Sequential Bayesian Optimisation as a POMDP for Environment Monitoring with UAVs
This work addresses practical constraints in field robotics, such as UAV environment monitoring, by integrating sequential decision-making into optimization, though it is incremental as it builds on existing BO and POMDP methods.
The paper tackled the problem of applying Bayesian Optimization to robotic systems with physical and trajectory constraints by formulating it as a Partially Observable Markov Decision Process (POMDP) and solving it with Monte-Carlo Tree Search (MCTS).
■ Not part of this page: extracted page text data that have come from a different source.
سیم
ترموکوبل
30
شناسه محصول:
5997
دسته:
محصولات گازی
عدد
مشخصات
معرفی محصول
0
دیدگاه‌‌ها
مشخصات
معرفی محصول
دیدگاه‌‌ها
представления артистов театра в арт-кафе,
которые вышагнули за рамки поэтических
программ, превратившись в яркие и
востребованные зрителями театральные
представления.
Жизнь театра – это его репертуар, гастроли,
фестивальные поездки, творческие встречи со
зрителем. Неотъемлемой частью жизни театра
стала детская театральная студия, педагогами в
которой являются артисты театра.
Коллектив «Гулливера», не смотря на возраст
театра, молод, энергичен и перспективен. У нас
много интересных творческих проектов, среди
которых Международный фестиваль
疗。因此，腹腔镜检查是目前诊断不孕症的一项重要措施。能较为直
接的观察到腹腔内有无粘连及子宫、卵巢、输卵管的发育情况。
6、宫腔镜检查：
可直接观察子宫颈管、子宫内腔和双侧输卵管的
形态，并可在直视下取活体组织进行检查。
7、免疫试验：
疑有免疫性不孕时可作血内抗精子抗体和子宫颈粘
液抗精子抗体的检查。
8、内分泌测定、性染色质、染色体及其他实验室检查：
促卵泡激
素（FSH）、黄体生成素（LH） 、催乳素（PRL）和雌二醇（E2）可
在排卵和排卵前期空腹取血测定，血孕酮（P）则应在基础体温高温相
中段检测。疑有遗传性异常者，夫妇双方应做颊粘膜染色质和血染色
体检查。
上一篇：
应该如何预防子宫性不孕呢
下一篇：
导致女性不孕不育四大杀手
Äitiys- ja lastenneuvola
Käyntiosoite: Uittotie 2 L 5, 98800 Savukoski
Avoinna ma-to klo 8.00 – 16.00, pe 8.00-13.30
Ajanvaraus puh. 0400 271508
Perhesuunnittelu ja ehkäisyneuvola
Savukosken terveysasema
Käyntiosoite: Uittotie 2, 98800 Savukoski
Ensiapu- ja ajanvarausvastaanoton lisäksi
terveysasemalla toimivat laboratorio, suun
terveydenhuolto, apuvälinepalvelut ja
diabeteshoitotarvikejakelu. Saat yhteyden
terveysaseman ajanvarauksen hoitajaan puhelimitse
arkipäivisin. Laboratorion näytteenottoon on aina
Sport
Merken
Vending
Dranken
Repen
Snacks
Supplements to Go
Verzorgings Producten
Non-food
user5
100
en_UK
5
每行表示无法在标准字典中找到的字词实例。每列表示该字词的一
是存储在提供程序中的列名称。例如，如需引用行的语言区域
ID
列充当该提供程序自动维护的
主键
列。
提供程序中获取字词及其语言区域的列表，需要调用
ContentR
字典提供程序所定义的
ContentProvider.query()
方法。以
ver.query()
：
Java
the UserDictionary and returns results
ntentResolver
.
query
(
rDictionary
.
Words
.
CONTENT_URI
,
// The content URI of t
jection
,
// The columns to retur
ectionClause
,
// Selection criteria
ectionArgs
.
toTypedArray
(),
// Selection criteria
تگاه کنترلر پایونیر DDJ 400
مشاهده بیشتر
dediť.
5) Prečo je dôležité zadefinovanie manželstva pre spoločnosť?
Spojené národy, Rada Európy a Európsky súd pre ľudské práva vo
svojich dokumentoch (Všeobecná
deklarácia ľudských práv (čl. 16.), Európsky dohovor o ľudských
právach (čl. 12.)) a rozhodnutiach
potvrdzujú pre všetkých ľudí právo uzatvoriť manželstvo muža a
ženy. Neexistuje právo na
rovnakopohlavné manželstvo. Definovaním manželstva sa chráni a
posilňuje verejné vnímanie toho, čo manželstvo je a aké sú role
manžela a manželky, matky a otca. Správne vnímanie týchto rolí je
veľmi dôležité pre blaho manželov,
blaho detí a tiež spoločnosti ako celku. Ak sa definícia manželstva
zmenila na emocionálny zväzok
The result showed that their BO-POMDP algorithm outperformed competing techniques in experiments monitoring a spatial phenomenon with a UAV.
Bayesian Optimisation has gained much popularity lately, as a global optimisation technique for functions that are expensive to evaluate or unknown a priori. While classical BO focuses on where to gather an observation next, it does not take into account practical constraints for a robotic system such as where it is physically possible to gather samples from, nor the sequential nature of the problem while executing a trajectory. In field robotics and other real-life situations, physical and trajectory constraints are inherent problems. This paper addresses these issues by formulating Bayesian Optimisation for continuous trajectories within a Partially Observable Markov Decision Process (POMDP) framework. The resulting POMDP is solved using Monte-Carlo Tree Search (MCTS), which we adapt to using a reward function balancing exploration and exploitation. Experiments on monitoring a spatial phenomenon with a UAV illustrate how our BO-POMDP algorithm outperforms competing techniques.